--- START ---
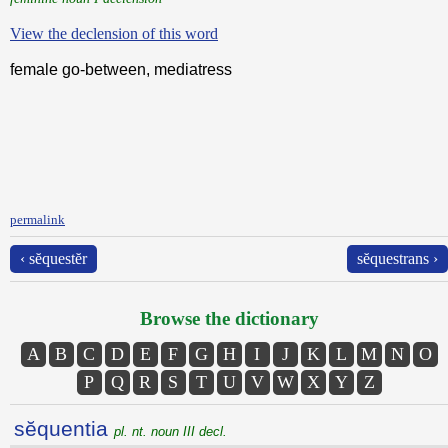
View the declension of this word
female go-between, mediatress
permalink
‹ sĕquestĕr
sĕquestrans ›
Browse the dictionary
A
B
C
D
E
F
G
H
I
J
K
L
M
N
O
P
Q
R
S
T
U
V
W
X
Y
Z
sĕquentia
pl. nt. noun III decl.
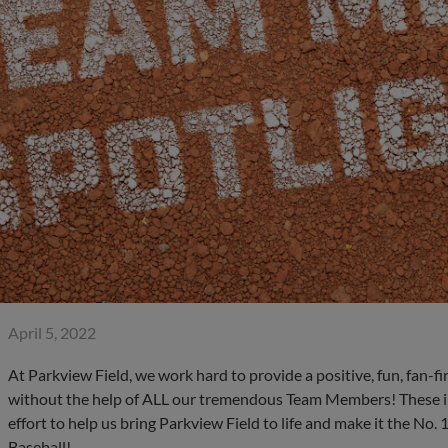
April 5, 2022
At Parkview Field, we work hard to provide a positive, fun, fan-fi
without the help of ALL our tremendous Team Members! These in
effort to help us bring Parkview Field to life and make it the No.
Baseball!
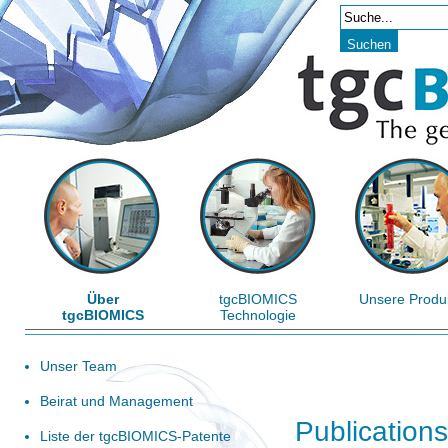
Über
tgcBIOMICS
Unsere Produ
tgcBIOMICS
Technologie
Unser Team
Beirat und Management
Publications
Liste der tgcBIOMICS-Patente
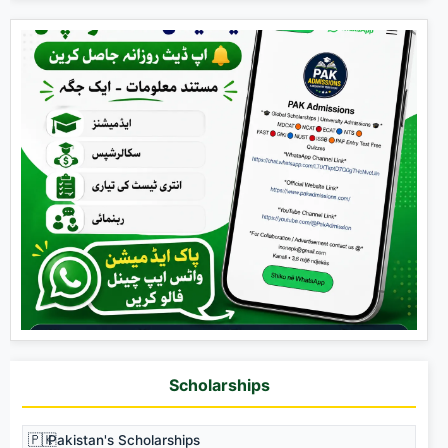
Scholarships
🇵🇰
Pakistan's Scholarships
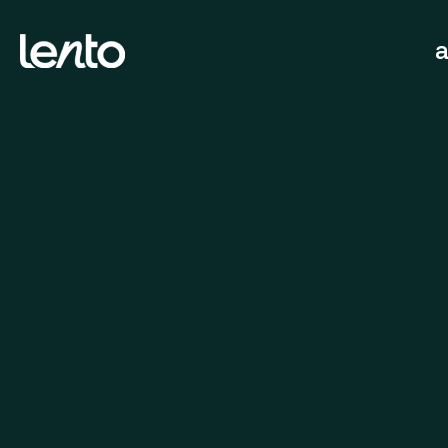
We work globally.
fast, 
Submit a brief
hello@lentoagency.com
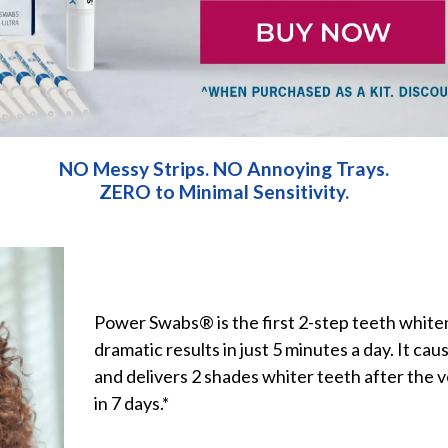
NO
Messy Strips.
NO
Annoying Trays.
ZERO
to Minimal Sensitivity.
Power Swabs® is the first 2-step teeth white
dramatic results in just 5 minutes a day. It caus
and delivers 2 shades whiter teeth after the v
in 7 days.*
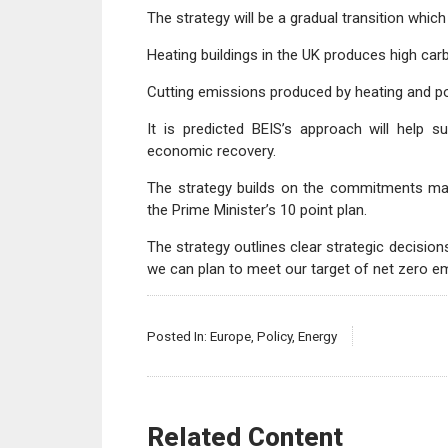
The strategy will be a gradual transition whic
Heating buildings in the UK produces high car
Cutting emissions produced by heating and pow
It is predicted BEIS’s approach will help 
economic recovery.
The strategy builds on the commitments mad
the Prime Minister’s 10 point plan.
The strategy outlines clear strategic decisi
we can plan to meet our target of net zero e
Posted In:
Europe
,
Policy
,
Energy
Related Content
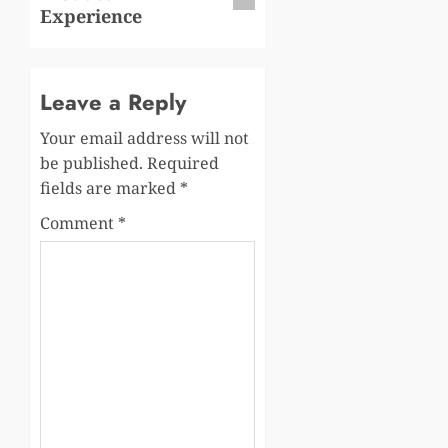
Experience
Leave a Reply
Your email address will not
be published.
Required
fields are marked
*
Comment
*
--- END ---
**Try it:**
Transcribe the whole listing above exactly and leave out the pictures.

**Response box:**
View the declension of this word
female go-between, mediatress
permalink
‹ sĕquestĕr
sĕquestrans ›
Browse the dictionary
A
B
C
D
E
F
G
H
I
J
K
L
M
N
O
P
Q
R
S
T
U
V
W
X
Y
Z
sĕquentia
pl. nt. noun III decl.
April 5, 2022
At Parkview Field, we work hard to provide a positive, fun, fan-fi
without the help of ALL our tremendous Team Members! These in
effort to help us bring Parkview Field to life and make it the No.
Baseball!
Über
tgcBIOMICS
Unsere Produ
tgcBIOMICS
Technologie
Unser Team
Beirat und Management
Publications
Liste der tgcBIOMICS-Patente
Scholarships
🇵🇰
Pakistan's Scholarships
We work globally.
fast, 
Submit a brief
hello@lentoagency.com
NO
Messy Strips.
NO
Annoying Trays.
ZERO
to Minimal Sensitivity.
Power Swabs® is the first 2-step teeth white
dramatic results in just 5 minutes a day. It caus
and delivers 2 shades whiter teeth after the v
in 7 days.*
The strategy will be a gradual transition whic
Heating buildings in the UK produces high car
Cutting emissions produced by heating and pow
It is predicted BEIS’s approach will help 
economic recovery.
The strategy builds on the commitments mad
the Prime Minister’s 10 point plan.
The strategy outlines clear strategic decisi
we can plan to meet our target of net zero e
Posted In:
Europe
,
Policy
,
Energy
Related Content
Experience
Leave a Reply
Your email address will not
be published.
Required
fields are marked
*
Comment
*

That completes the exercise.